Como no debate sobre a personalidade humana, ambos os lados têm fortes argumentos E é o lado naturista o que mais ganha força nos vinhos, graças ao volume de dados sobre o papel dos genes.
Na semana passada, a vertente ganhou mais energia, após o primeiro seqüenciamento genético completo de uma variedade de uva Pinot Noir ter sido divulgado na Public Library of Science. Ao desvelar os genes da uva, Riccardo Velasco, do Instituto Agrícola de San Michele all´Adige da Itália, não só expôs muitos segredos genéticos dos sabores desta uva, mas abriu caminho para o vinho transgênico.
Uma descoberta surpreendente é o grau de diferença, de 11,2%, entre os dois conjuntos de cromossomos da Pinot. Eles vieram de variedades originalmente cruzadas para criar o clone. Essas variedades parentais, portanto, provavelmente foram muito diferentes entre si, já que 11,2% é uma variação genética bem maior da que existe entre o chimpanzé e o homem.
Os esforços de Velasco trouxeram um tesouro de informações para produtores que dão ênfase à tecnologia. Sua equipe encontrou centenas de genes que codificam enzimas responsáveis por produzir sabores e compostos aromáticos. Os dados ajudarão os que buscam produzir sabores mais consistentes e os que almejam inovar.
Conhecer o genoma do Pinot Noir deverá ajudar as pessoas que gostariam de cultivar uvas em regiões fora de cogitação, seja por motivos climáticos ou porque doenças locais dizimariam as plantas. A Flórida é um exemplo. Produz poucas uvas Muscat, variedade pouco usada para fazer vinho. Sua produção de vinho é de apenas 0,10% do total dos EUA. O motivo é que o Estado é assolado por doenças que fustigam as uvas para vinho. Entre elas há a infecção por uma bactéria chamada doença de Pierce, infecções por fungos e doenças virais, como o da folha em leque e o fendilhamento cortical.
Se Dennis Gray, biólogo da Univesidade da Flórida, prosseguir em sua trilha, isso mudará. Gray trabalha há anos para produzir vinhas resistentes a essas doenças com a transgenia. Neste ano, ele começou testes de campo com uvas modificadas para resistir à doença de Pierce e à infecção por fungos.
Muitas pessoas, porém, esperam que os problemas das doenças nas videiras possam ser resolvidos sem a necessidade de modificações genéticas, que trazem o risco de boicotes de consumidores.

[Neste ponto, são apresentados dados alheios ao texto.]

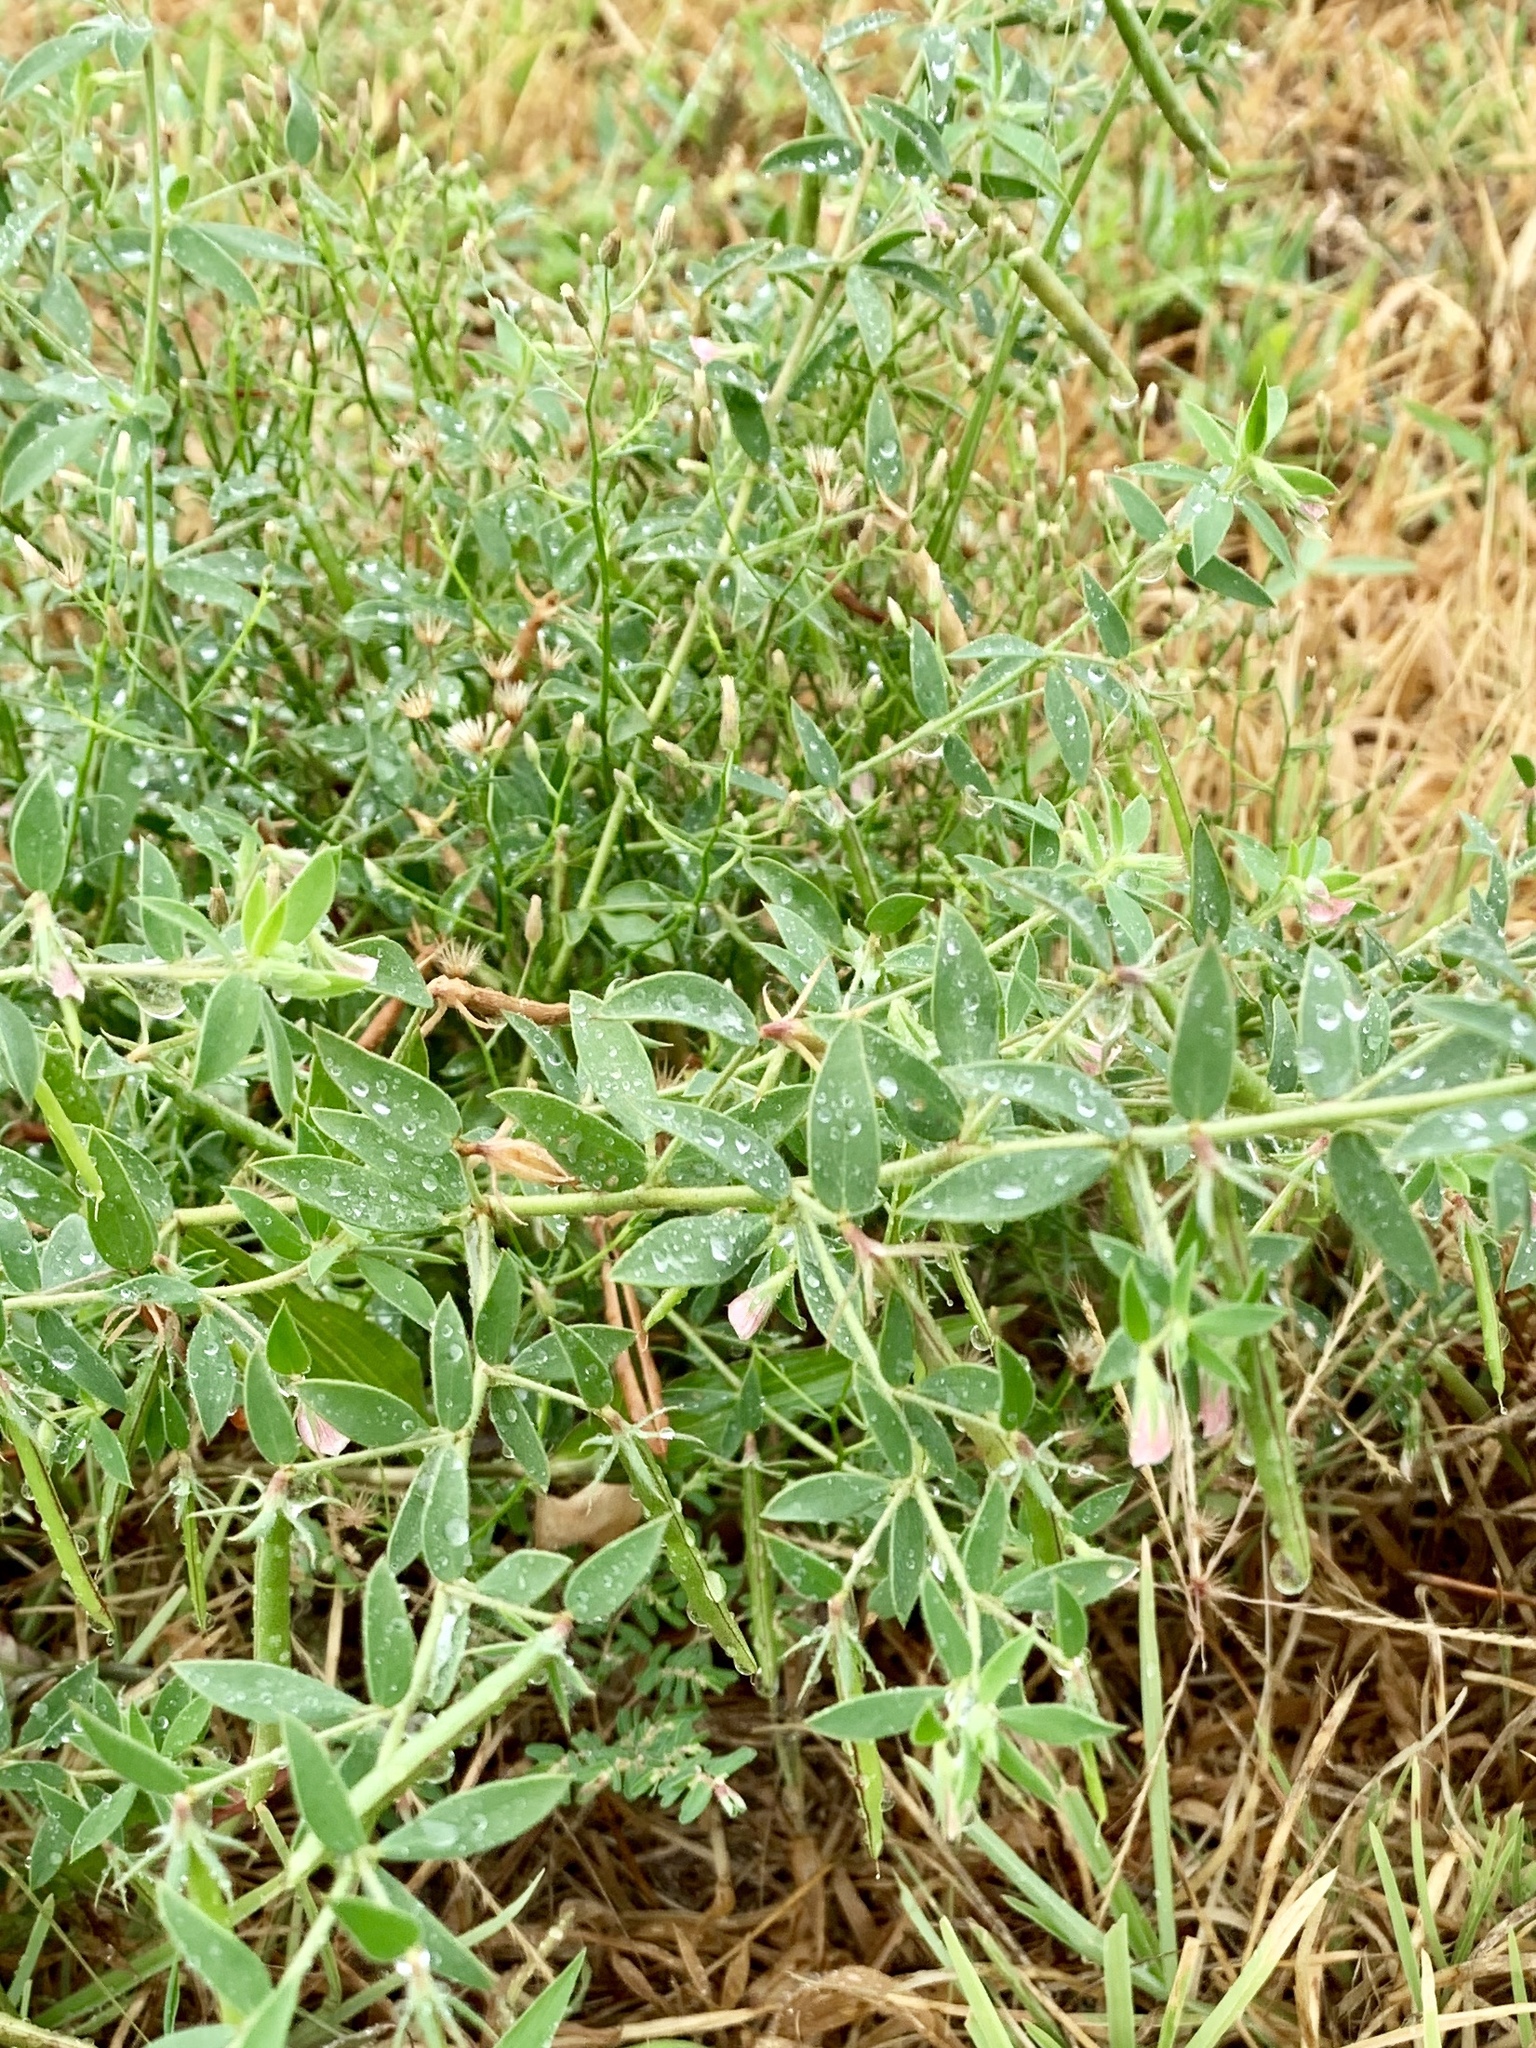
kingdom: Plantae
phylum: Tracheophyta
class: Magnoliopsida
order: Fabales
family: Fabaceae
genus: Acmispon
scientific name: Acmispon americanus
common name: American bird's-foot trefoil
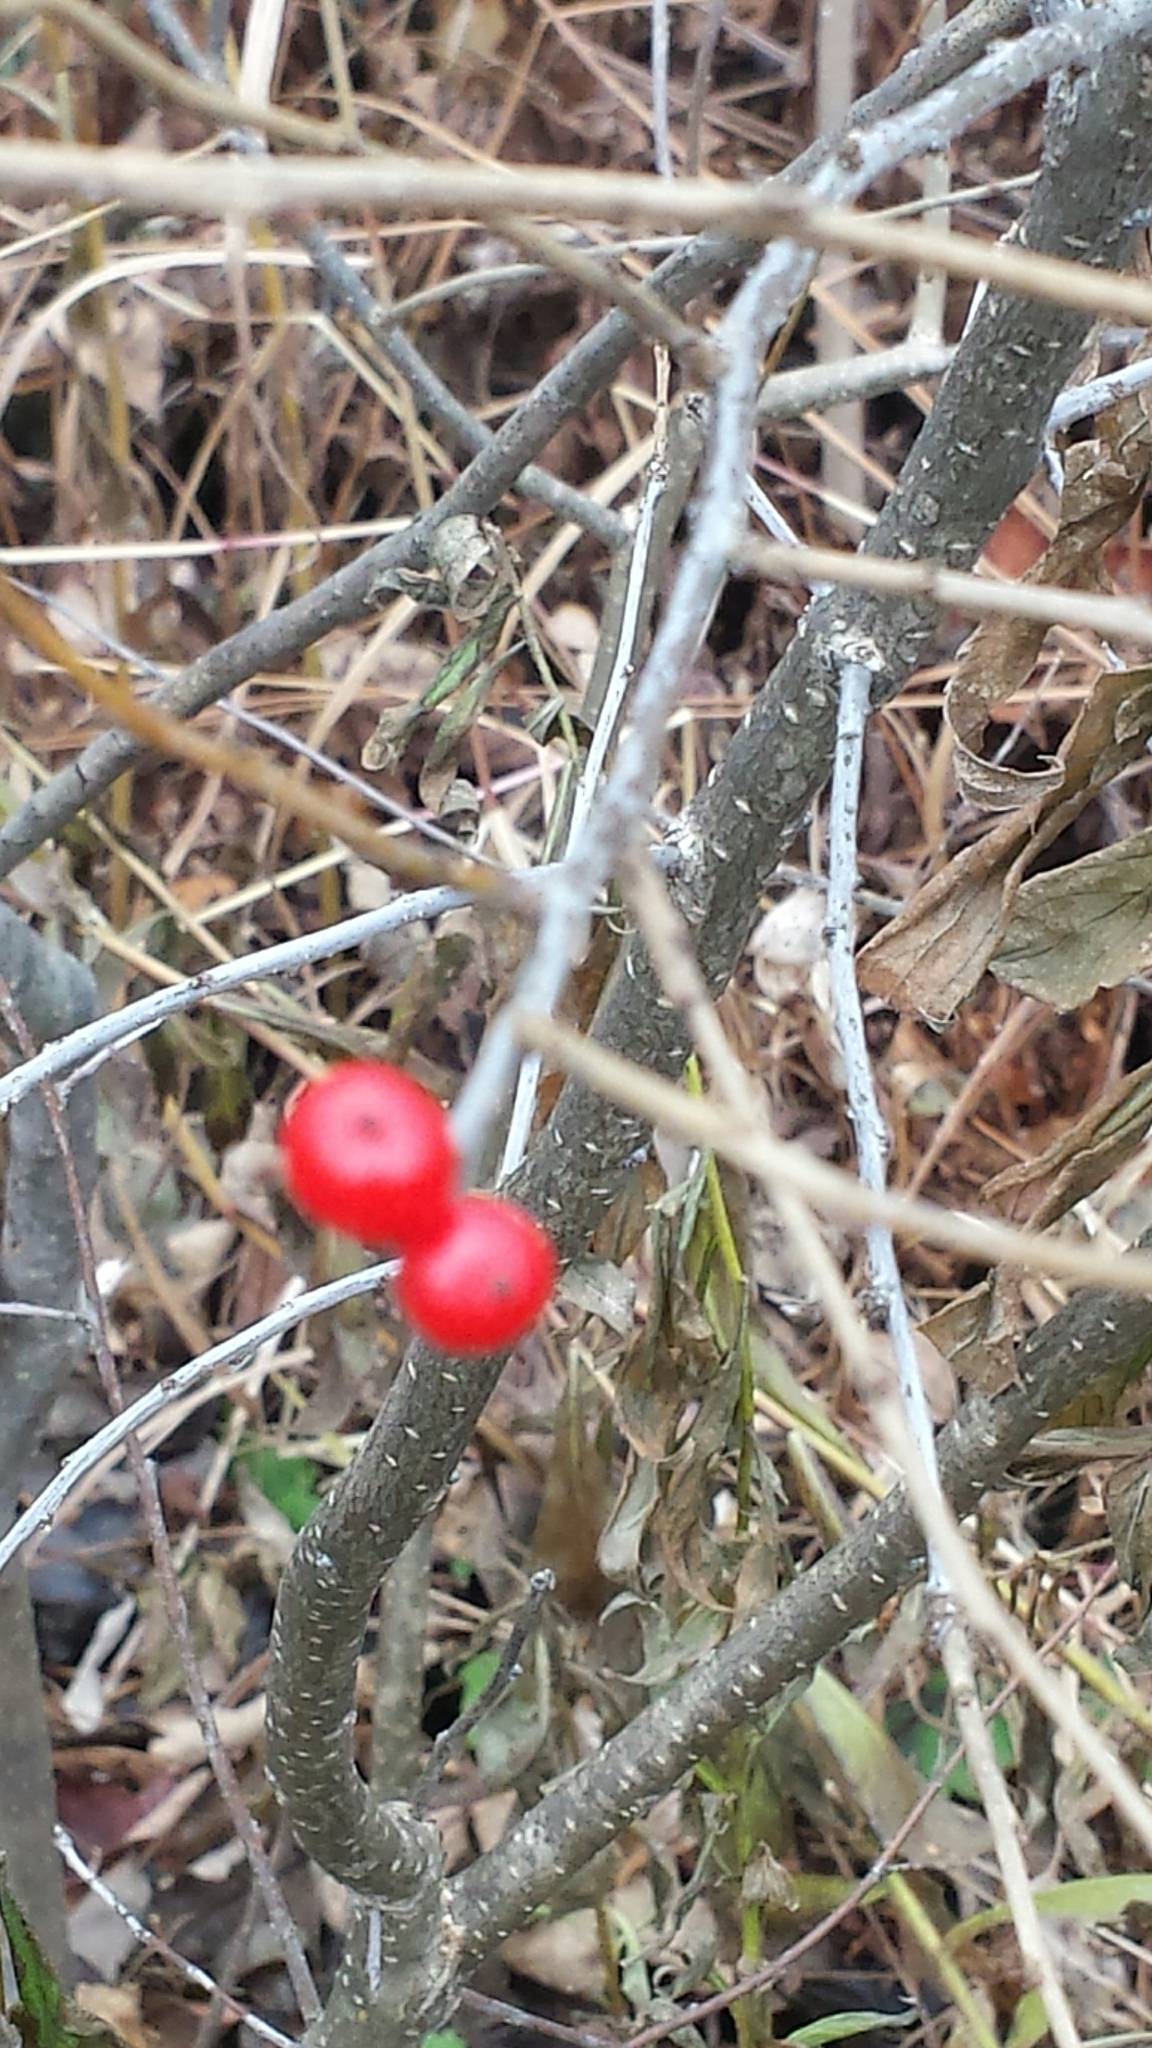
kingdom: Plantae
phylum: Tracheophyta
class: Magnoliopsida
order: Aquifoliales
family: Aquifoliaceae
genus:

A genética também pode ajudar nisto. Uma alternativa a deslocar genes é criar novas variedades da forma tradicional, por meio da polinização cruzada e, então, empregar técnicas de seqüenciamento para descobrir qual a progenitura desses cruzamentos possui as combinações desejáveis de genes.
Gray é cético com a abordagem. Quando espécies selvagens de uvas com boa resistência a doenças são combinadas com variedades cultivadas que tenham ótimas qualidades de sabor, o resultado é um vinho de menor qualidade, com só parte da resistência desejada, diz.
O melhor, sustenta Gray, é escolher os genes e deliberadamente modificá-los até chegar a sua meta. Além disso, como esses produtos genéticos raramente são detectados na polpa (surgem nos galhos, raízes, folhas e sementes), o vinho de uma vinha transgênica não contém esses produtos genéticos.
Ainda não se sabe se isso será suficiente para convencer os europeus, sobretudo porque os benefícios da resistência a pragas são sentidos só pelos produtores. Mas, um Pinot Noir californiano com sabores aperfeiçoados geneticamente seria atraente para paladares saturados. Assim, a pesquisa sobre vinhos transgênicos chegaria ao Velho Mundo - até em regiões antiquadas na França e Itália. Como lembra o filme "O Leopardo", de Giuseppe di Lampedusa, se quisermos que tudo fique como está, é preciso que tudo mude.